On Behalf of | Oct 9, 2019 | Drug Crimes, Drunk Driving Defense |

Drug addiction is associated with a wide range of negative consequences. Along with potential legal issues, including arrest and fines, there is also a risk that your loved one will overdose or have their health compromised in other ways. As a result, it’s natural for family members to want to do all they can to help the person they love. However, some statements can do more harm than good, as explained by Self.

Relapses are common with people who are addicted to drugs or alcohol, and it’s natural for loved ones to feel angry about the situation. After all, it can seem like the person is choosing substances over their life and relationships. However, expressing anger is only bound to make the situation worse. Chances are, the person feels bad about the relapse, and adding to this sentiment will not have positive effects. Instead of expressing frustration, talk with someone else to vent your frustration.

Many people view addiction as a choice a person is making, but this is not wholly accurate. Most medical professionals consider addiction is a disease, and a relapse is a consequence of this disease. Keep in mind that substance abuse has an impact on a person’s brain chemistry, and reversing these effects is easier said than done. When a relapse occurs, refrain from blaming the person or framing the issue as a choice he made.
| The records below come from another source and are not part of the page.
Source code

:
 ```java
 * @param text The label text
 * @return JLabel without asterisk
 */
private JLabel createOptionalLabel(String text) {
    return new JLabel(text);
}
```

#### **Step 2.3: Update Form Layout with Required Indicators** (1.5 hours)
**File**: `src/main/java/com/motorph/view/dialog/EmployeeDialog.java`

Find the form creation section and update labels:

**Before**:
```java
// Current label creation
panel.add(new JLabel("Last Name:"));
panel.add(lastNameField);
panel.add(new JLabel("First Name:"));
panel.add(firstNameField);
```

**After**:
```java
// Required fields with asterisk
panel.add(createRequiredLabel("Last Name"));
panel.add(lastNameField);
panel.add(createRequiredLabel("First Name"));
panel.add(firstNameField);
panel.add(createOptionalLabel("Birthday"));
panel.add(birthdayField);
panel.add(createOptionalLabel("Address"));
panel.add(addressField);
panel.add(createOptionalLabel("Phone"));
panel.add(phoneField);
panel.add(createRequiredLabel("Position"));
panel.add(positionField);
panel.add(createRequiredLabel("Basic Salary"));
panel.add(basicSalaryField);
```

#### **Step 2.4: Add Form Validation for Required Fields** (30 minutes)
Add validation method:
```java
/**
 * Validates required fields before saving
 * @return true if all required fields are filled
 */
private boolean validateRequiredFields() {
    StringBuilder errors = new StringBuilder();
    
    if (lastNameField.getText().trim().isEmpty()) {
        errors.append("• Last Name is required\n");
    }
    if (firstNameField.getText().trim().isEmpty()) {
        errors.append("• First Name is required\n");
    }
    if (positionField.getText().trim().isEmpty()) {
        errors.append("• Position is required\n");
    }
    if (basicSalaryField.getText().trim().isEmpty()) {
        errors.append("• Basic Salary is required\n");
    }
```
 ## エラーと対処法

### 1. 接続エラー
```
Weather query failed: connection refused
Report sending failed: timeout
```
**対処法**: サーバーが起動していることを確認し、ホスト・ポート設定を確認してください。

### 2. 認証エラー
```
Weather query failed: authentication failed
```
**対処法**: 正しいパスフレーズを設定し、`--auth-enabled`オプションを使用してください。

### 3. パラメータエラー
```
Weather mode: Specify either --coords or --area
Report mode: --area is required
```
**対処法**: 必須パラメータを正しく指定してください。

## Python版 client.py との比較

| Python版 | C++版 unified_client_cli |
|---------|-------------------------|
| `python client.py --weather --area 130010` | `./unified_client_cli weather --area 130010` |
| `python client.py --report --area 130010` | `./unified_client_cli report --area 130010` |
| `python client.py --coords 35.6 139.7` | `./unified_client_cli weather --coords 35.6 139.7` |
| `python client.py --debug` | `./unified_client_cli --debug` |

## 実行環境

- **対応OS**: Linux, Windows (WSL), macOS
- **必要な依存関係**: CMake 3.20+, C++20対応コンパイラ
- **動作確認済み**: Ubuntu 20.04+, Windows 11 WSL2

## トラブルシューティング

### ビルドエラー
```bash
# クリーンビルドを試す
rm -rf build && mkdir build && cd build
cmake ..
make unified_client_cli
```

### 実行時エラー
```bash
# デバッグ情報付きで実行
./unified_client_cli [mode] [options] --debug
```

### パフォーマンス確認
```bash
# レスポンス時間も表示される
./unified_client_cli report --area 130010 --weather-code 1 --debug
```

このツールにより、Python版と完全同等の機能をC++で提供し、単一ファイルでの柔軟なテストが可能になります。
There are some positive things you can say that can help your loved one get on the right track. Let him know that you love him, and you’ll be there for him, no matter what happens. Also, express that you know he didn’t choose to relapse. Addiction is a complex disease, and in many cases, a person doesn’t have complete control over their actions when in the grips of it. When you’re feeling hopeless, remember it is possible to overcome addiction. Having a strong network of people who care about and support you is a huge element in making a successful recovery.